PROBLEM TO WORK ON ::
Answer these questions using the hay fire text below.
1. What does the text call the primary factor affecting the likelihood of a hay fire?
2. What maximum moisture content is generally considered safe for three-tie bales?
3. According to the text, what has increased as more growers have switched to big bales?

PROVIDED PASSAGE ::
"""
Stem Moisture is Crucial. The moisture content of the hay at the time of baling is the primary factor affecting the likelihood of a hay fire. One of the only good things about the drought this spring is that it has made for favorable curing conditions. However, even with favorable curing conditions hay fires can still occur. The maximum moisture content for safe storage of baled alfalfa hay depends on the size and density of the bale. The larger the bale and the higher the density, the greater is the risk of a hay fire.
Big Bales are Higher Risk. As more growers have switched to big bales, the frequency of hay fires has also increased. So understanding the maximum recommended moisture content for safe baling is critical. The maximum moisture content is generally considered to be 18-20% for small two-tie bales, 16-18% for three-tie bales and 14-15% for large bales. However, these numbers should not be considered absolute, and depending upon conditions (compaction, aeration, stacking), heating can occur at even lower moisture. Rain on recently baled hay that has not completed what is referred to as “the sweat” is also especially prone to spontaneous combustion because the introduced external moisture can initiate the chain reaction discussed above.
"""
DATASET ::
"""
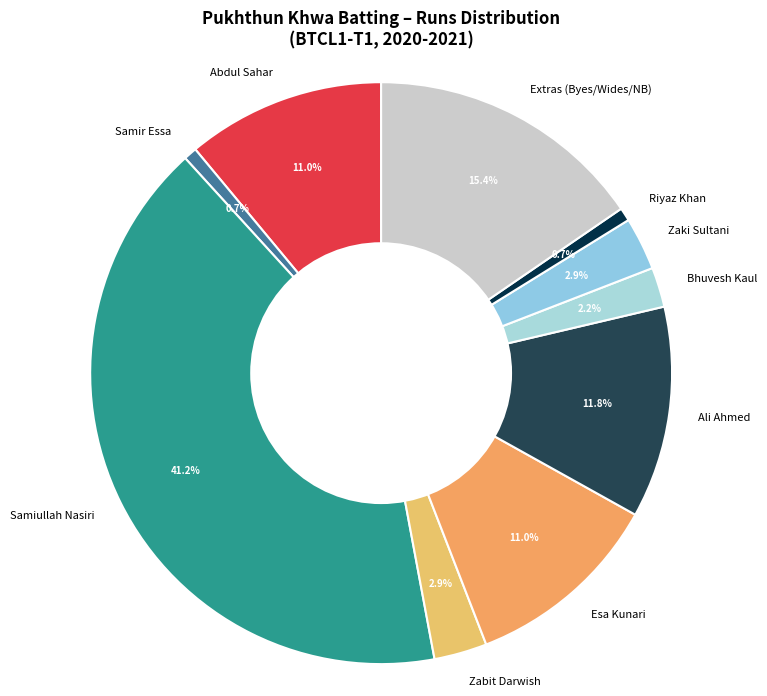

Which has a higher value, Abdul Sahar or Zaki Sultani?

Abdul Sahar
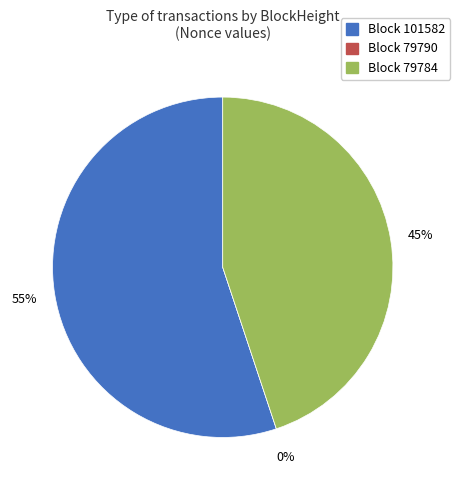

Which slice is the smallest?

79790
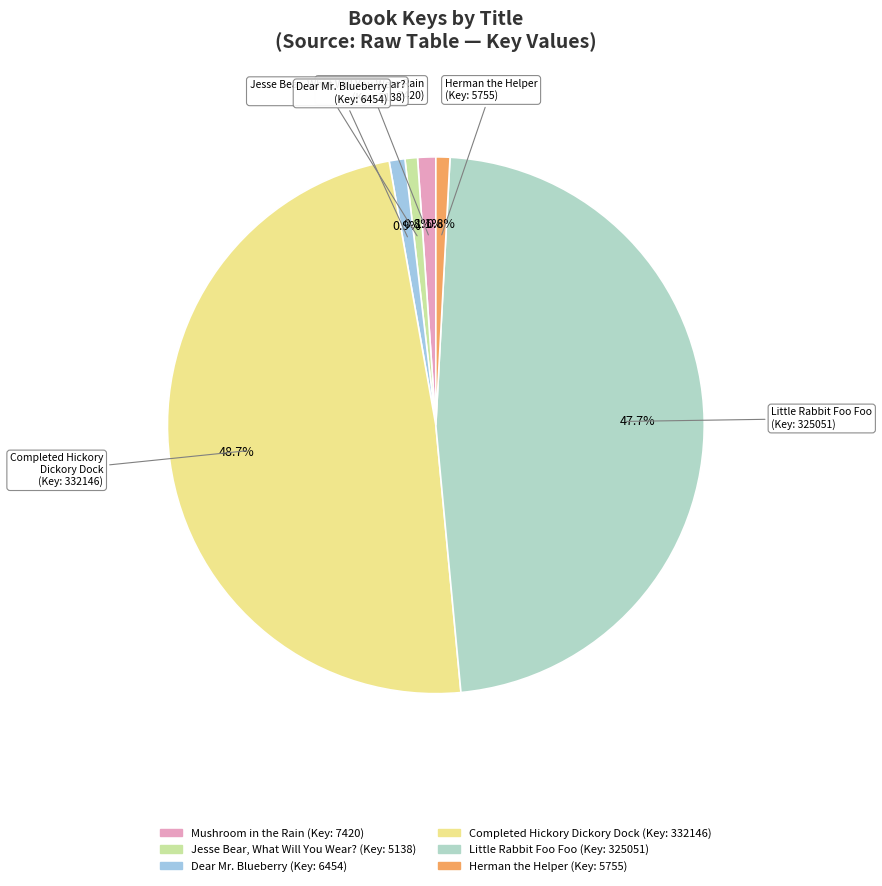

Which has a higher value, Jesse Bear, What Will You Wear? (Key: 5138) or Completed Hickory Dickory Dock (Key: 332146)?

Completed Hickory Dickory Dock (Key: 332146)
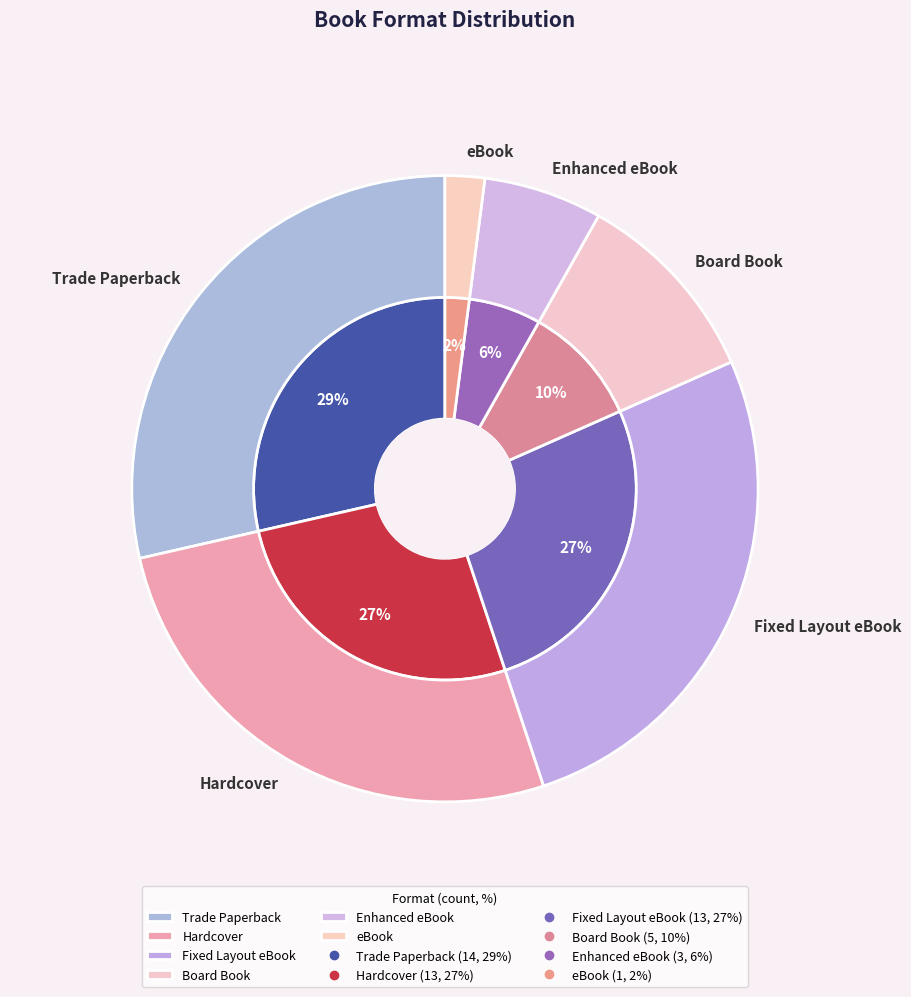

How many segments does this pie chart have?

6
"""
"""
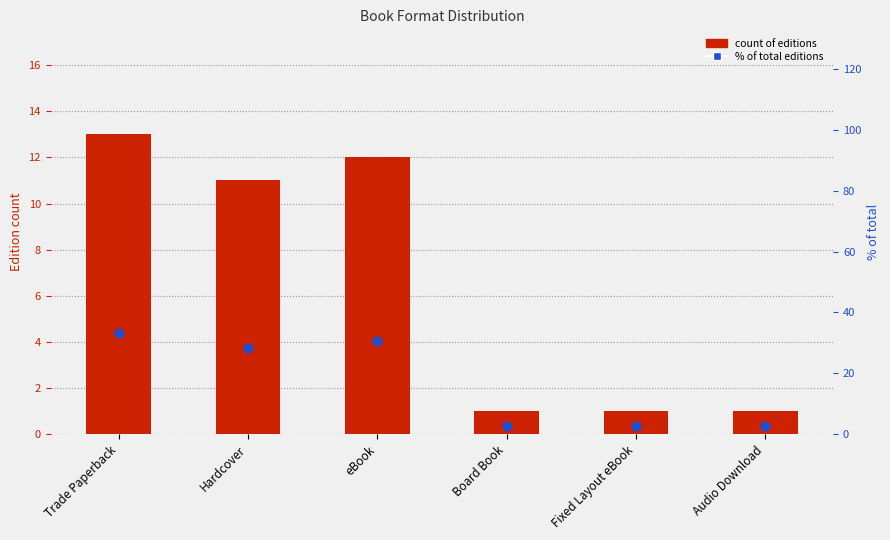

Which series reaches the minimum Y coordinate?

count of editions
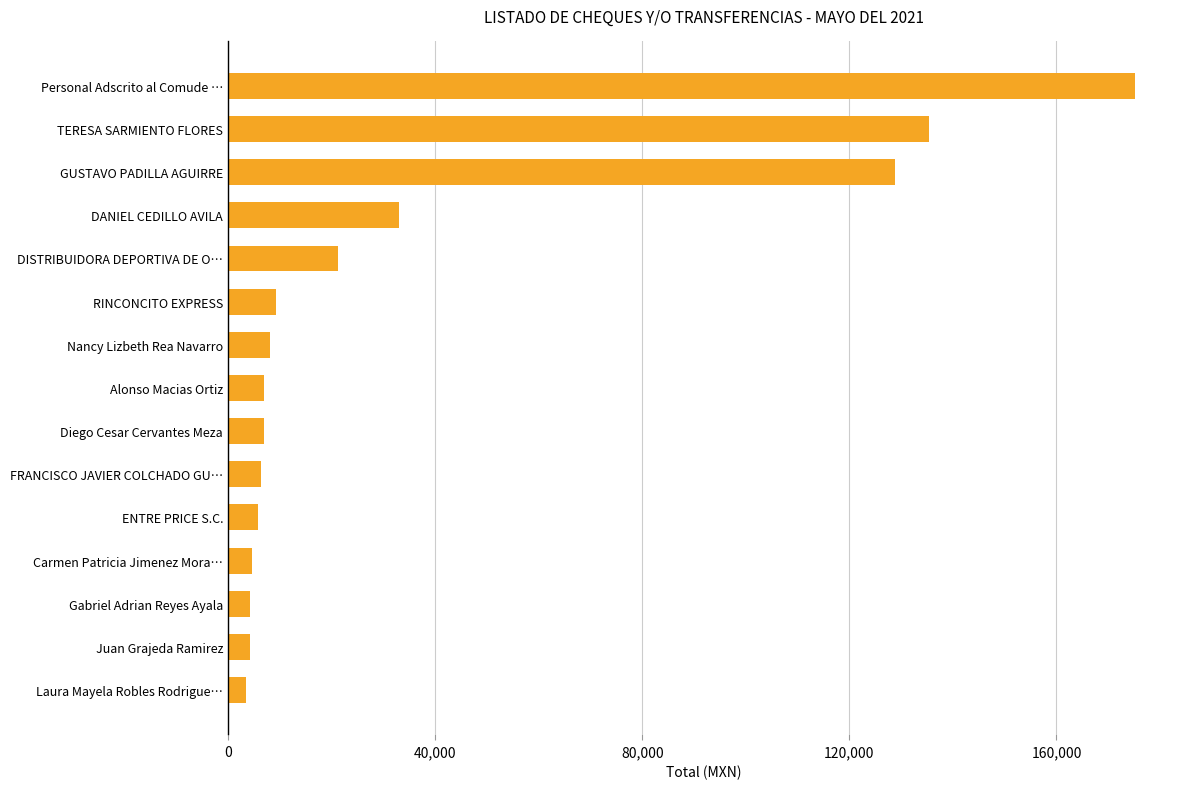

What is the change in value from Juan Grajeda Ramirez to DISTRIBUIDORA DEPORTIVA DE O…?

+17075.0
"""
"""
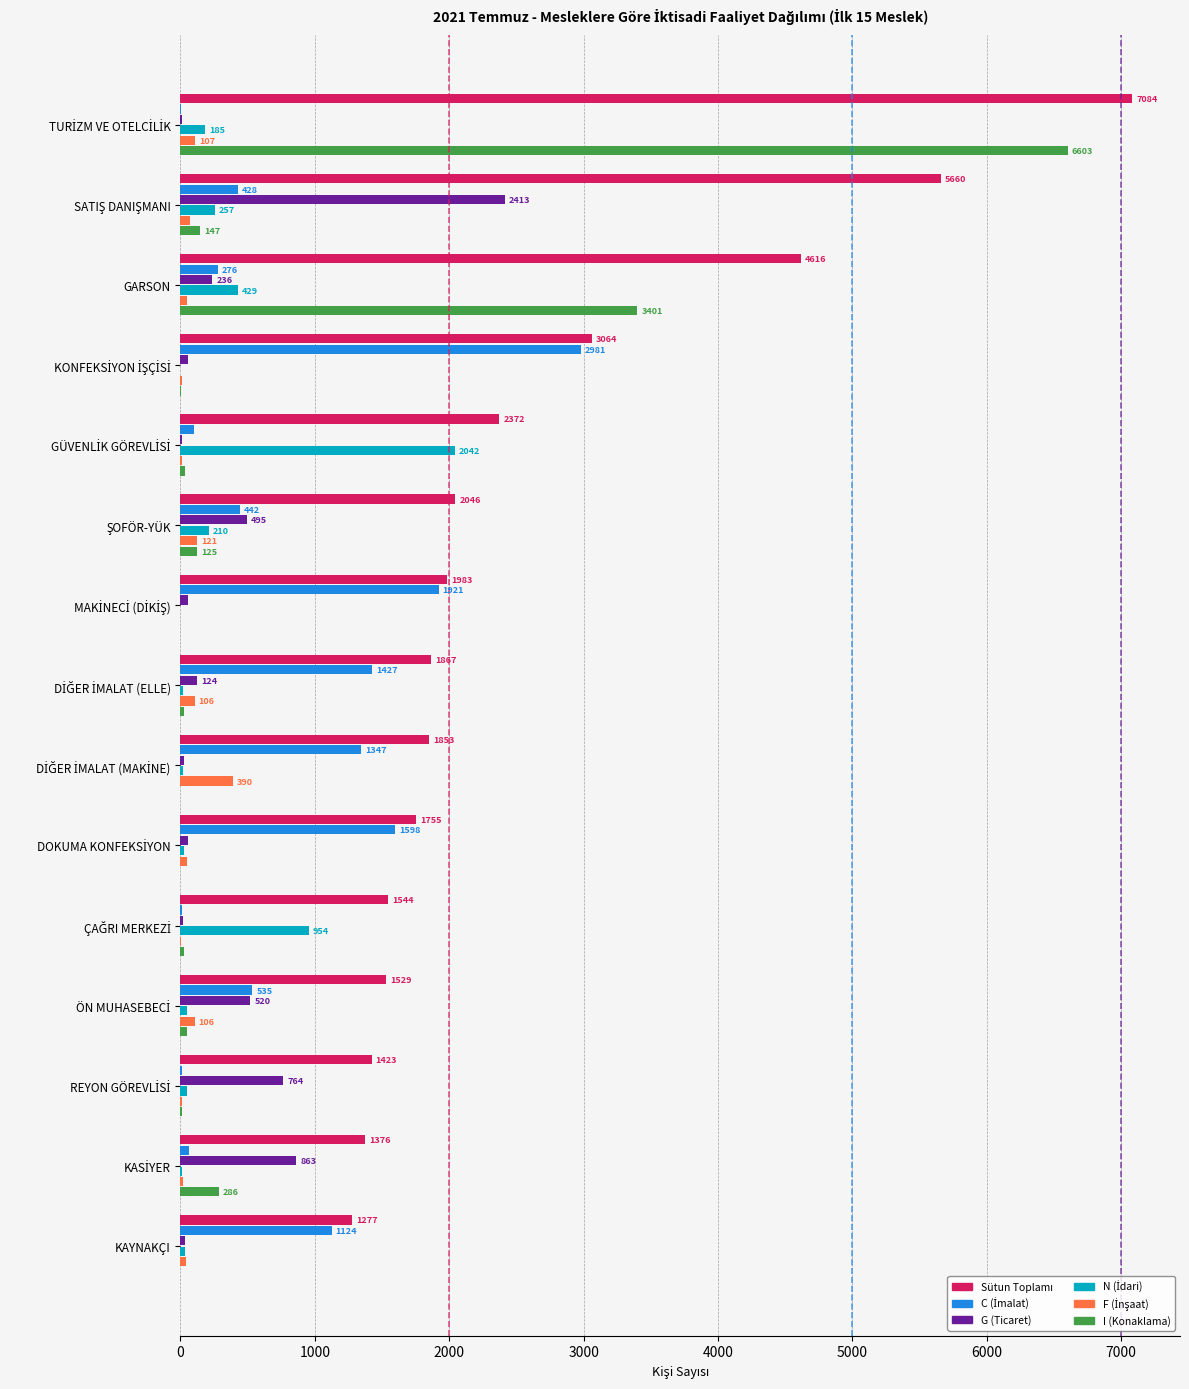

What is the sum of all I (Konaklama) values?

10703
"""
WRITTEN ANSWER ::
1. The moisture content of the hay at the time of baling.
2. 16-18%.
3. The frequency of hay fires.